Here, we’re using the [^\w.] regex, which matches anything that’s not alphanumeric or a dot; you can see it in action here. We’re doing some careful bounds checking (because number.start() is the index of the first digit, but number.end() is the index after the last character), but it’s pretty straightforward otherwise.

It doesn’t quite work though. On the first line of the example, we hit an error when we check the line above the first line, which is out of bounds. We hit similar issues against the other walls of the grid.

We could carefully check our location before checking surrounding lines, but there’s an easier way. What if the grid just… had an extra layer of dots on every side? It wouldn’t change the answer at all, but it’ll mean we never have to check any edges. Sounds like a good trade to me! Padding is pretty easy:

...

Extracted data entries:
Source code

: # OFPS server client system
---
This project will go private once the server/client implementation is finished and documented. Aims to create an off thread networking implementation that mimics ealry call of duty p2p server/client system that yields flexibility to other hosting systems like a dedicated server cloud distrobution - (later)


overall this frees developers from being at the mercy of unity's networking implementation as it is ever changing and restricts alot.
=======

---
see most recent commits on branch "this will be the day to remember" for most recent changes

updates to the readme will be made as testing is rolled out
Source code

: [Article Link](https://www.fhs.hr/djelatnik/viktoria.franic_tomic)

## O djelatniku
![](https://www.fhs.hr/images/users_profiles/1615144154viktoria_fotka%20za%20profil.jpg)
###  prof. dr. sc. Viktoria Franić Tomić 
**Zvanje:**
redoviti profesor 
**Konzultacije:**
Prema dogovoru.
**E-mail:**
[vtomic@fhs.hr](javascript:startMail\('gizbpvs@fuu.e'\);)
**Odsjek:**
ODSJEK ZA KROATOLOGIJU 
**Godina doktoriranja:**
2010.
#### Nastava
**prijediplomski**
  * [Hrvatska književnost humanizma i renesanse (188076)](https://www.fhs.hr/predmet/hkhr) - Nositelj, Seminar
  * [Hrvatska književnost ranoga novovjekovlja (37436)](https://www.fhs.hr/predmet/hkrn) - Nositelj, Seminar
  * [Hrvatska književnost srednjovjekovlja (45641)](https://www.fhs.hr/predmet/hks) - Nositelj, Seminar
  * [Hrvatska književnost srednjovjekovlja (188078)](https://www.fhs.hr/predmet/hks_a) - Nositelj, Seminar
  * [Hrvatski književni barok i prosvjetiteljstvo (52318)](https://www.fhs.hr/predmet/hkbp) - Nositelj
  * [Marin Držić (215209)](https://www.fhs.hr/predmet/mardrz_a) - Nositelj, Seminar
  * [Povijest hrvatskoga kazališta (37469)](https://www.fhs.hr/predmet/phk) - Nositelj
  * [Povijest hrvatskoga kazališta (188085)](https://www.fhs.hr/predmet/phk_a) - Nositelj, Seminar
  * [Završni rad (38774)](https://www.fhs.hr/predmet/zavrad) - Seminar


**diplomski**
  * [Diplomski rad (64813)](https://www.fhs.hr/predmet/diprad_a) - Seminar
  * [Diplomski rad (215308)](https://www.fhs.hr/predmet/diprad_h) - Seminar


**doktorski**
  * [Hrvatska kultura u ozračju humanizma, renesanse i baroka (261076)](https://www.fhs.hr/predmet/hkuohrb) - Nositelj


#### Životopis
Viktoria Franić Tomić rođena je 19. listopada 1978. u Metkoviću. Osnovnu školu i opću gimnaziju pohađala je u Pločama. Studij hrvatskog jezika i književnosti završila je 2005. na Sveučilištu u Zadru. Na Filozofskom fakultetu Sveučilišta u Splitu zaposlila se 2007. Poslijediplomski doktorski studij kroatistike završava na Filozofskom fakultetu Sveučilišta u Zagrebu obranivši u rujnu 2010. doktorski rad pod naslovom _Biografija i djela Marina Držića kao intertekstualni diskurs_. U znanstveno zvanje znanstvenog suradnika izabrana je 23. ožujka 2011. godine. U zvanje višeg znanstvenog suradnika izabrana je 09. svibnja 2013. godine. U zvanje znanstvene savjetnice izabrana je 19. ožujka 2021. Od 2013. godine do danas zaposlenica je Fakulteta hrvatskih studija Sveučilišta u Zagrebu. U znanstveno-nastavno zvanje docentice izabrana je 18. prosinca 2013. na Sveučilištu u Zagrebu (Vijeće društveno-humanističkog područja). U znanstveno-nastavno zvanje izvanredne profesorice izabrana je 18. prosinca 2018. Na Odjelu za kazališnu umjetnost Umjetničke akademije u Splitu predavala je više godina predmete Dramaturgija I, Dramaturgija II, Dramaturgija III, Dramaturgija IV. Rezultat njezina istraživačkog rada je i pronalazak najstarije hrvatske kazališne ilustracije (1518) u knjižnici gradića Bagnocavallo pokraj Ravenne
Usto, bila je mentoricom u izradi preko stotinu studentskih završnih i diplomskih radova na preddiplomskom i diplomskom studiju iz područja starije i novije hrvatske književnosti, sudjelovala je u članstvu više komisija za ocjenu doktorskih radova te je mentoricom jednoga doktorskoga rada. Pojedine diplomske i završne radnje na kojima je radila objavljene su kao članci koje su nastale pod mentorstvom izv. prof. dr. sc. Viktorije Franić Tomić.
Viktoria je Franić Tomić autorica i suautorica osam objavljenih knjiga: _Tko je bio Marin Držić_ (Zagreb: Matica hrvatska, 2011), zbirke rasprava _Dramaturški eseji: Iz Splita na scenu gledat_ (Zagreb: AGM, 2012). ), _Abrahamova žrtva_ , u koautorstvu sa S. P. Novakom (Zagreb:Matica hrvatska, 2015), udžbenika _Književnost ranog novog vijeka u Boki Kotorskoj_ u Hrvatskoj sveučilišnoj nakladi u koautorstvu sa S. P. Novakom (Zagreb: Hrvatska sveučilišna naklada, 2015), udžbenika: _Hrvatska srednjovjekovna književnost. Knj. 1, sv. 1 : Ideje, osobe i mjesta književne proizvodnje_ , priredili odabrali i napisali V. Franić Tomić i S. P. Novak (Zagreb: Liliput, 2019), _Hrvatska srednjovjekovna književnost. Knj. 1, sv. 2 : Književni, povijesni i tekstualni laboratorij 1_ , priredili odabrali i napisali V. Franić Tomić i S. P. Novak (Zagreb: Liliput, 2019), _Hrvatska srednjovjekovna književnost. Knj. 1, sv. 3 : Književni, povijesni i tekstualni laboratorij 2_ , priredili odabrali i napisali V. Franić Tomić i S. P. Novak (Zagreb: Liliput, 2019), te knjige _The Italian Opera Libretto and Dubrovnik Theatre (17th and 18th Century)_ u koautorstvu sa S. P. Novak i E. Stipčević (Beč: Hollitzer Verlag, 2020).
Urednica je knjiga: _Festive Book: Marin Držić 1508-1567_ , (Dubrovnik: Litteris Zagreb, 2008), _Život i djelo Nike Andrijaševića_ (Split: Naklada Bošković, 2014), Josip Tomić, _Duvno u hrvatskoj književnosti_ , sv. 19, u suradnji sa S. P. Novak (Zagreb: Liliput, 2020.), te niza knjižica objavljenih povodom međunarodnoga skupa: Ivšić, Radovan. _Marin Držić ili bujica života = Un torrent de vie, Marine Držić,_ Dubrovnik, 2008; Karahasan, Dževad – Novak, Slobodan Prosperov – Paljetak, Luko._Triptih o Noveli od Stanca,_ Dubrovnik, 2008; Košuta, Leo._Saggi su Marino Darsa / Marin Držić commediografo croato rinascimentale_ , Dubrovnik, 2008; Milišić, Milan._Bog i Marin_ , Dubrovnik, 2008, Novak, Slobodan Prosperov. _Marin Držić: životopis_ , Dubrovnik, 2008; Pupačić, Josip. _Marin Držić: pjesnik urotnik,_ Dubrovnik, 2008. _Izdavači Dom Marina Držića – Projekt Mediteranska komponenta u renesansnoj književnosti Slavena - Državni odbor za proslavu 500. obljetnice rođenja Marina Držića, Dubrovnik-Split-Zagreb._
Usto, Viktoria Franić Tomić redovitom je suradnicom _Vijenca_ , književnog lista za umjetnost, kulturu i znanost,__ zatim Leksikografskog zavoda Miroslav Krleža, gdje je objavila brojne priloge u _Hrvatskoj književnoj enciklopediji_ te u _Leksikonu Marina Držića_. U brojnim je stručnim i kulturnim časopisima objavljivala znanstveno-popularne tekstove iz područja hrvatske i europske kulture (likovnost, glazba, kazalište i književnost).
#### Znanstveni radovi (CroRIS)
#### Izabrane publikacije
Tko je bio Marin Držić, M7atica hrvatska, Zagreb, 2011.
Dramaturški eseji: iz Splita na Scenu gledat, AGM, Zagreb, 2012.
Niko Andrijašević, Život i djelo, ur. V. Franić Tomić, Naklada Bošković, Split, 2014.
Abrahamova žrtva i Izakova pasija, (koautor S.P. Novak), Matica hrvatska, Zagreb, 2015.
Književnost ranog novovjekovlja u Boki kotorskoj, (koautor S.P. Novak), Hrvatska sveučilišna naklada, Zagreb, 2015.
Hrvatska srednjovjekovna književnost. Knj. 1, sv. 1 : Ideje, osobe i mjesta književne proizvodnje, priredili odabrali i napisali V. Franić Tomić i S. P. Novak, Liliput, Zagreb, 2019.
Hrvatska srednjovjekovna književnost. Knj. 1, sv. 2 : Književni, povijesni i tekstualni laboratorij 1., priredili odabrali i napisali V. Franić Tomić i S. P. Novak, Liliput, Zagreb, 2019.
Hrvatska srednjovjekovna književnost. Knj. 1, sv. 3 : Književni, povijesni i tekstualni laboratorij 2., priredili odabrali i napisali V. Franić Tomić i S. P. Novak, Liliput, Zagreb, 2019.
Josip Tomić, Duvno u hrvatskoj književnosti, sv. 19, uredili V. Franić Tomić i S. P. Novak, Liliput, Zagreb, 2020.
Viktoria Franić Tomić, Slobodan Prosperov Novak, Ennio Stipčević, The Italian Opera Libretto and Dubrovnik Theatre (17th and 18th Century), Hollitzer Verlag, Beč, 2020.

> _Brief_
Using the text on the regex and grid padding, decide whether each statement agrees with it, and quote the words that settle each one. (a) The [^\w.] regex matches anything that is not alphanumeric or a dot. (b) number.end() gives the index of the last digit. (c) Adding an extra layer of dots on every side of the grid changes the answer.

> _Reply to the exercise_
(a) Yes: "matches anything that’s not alphanumeric or a dot"
(b) No: "number.end() is the index after the last character"
(c) No: "It wouldn’t change the answer at all"